As part of the preliminary budget deal he made with the City Council last Wednesday, the mayor withdrew his plan to contract out HIV/AIDS case management to private community-based service providers. This change would have required rewriting a law that forces the city to provide certain AIDS services to New Yorkers-a law that was hard-fought and has long been considered sacred among AIDS advocates.
In 1997, after years of battling City Hall over the quality of service the city offers low-income people with AIDS, advocates won the passage of local law 49, which spelled out the city’s responsibilities on services ranging from housing to treatment. Since then, clients say services have improved.
Meanwhile, Bloomberg took office and his staff quickly made the effort to work with the city’s AIDS community on a range of policy issues. “At first, we were able to meet with [Deputy Mayor] Dennis Walcott and other people in the administration,” said New York AIDS Coalition Executive Director Joe Pressley. “We felt like we were seeing the light finally,” after years of fighting with Guiliani.

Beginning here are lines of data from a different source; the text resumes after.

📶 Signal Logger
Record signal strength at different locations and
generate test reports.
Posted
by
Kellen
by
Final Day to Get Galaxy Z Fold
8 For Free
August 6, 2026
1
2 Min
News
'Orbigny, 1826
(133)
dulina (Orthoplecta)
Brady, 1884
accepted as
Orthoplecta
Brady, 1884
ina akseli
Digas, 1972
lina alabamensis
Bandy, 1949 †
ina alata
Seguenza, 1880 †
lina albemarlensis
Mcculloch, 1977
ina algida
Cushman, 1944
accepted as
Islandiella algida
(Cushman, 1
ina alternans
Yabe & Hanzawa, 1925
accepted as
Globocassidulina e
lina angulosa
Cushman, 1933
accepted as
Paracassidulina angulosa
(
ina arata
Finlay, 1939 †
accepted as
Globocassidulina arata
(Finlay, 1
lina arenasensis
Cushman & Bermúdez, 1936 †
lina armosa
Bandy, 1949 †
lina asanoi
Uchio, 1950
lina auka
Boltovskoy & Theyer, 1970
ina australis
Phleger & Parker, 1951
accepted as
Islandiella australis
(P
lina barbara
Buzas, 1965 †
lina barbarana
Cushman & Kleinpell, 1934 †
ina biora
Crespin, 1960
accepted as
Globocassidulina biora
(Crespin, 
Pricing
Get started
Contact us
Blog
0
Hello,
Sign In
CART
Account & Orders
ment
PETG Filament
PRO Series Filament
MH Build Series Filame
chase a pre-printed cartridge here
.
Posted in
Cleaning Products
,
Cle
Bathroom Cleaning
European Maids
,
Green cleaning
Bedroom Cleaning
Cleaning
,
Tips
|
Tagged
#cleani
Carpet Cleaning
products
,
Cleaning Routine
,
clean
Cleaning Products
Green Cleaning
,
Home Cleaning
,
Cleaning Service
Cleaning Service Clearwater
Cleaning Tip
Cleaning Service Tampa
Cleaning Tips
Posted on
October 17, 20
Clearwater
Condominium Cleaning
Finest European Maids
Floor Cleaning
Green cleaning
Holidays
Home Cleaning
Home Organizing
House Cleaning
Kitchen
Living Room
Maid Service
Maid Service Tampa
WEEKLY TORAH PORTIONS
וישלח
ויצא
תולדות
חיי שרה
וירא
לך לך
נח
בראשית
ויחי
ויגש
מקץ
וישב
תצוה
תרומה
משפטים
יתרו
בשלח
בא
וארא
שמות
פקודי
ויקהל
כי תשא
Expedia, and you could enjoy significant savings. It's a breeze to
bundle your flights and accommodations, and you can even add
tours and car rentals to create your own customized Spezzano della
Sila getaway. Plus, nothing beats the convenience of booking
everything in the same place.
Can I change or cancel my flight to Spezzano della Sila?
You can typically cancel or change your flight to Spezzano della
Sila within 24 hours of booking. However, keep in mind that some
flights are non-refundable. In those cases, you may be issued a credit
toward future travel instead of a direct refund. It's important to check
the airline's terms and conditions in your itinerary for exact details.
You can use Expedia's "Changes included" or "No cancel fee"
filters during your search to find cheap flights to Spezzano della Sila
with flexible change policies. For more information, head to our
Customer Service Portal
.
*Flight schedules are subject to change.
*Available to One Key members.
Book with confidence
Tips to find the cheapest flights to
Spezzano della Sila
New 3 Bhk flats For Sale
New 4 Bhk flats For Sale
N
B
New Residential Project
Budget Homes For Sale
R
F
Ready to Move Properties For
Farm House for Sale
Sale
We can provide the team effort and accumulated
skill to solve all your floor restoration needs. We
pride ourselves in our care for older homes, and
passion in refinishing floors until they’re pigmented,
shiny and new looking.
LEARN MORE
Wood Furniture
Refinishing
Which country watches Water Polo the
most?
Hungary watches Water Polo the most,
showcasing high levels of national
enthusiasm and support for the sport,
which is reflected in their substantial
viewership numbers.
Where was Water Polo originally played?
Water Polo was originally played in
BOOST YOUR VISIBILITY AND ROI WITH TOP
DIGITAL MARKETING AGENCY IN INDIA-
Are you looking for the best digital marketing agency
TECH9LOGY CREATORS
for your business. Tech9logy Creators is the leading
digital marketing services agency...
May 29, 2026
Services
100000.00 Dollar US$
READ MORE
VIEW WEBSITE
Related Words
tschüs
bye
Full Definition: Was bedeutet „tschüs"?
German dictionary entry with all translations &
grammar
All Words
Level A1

Then in March, Bloomberg made his first major speech on AIDS policy, and everything changed. While he gave his support for needle exchange programs and vowed to arm his new AIDS czar with whatever tools he needed, almost in passing he mentioned that he wanted the celebrated law 49 rewritten. While he never offered details on the plan, administration officials have since held that the changes would both save the city money and allow for more creativity in providing services.
AIDS advocates saw that as the farthest thing from the truth, though. “While the administration never made their plans entirely clear, it was evident that the proposed changes would have been devastating,” wrote Council Health Committee Chair Christine Quinn in a letter announcing last week’s deal. “This proposal would have diminished the city’s legal responsibility to providing services.”
Of course, the mayor still has policy proposals on the table about which he will have to battle members of the AIDS community. As part of his plan to streamline the city’s social services, Bloomberg has called for folding the Mayor’s Office of AIDS Policy into the health department. For years, the Office of AIDS Policy has worked with a community planning council to oversee how various agencies spend federal AIDS funds. Washington mandates the city create a mechanism to play that role, but it does not demand it be part of the mayor’s office.
Handing that oversight role to the health department, argued Quinn at a recent budget hearing, would both leave the health department unmonitored and diminish the office’s authority over other agencies-and this at a time when the city has run into AIDS money problems. The feds cut New York City’s AIDS funding by $14 million this year, a result of the Office of AIDS Policy’s shoddy application, according to a Health Resources and Services Administration rep.
The health department says it can do a better job, but Quinn and others remain skeptical. “Something being in the mayor’s office has an elevated position,” she said. “It gives it a stamp of significance.”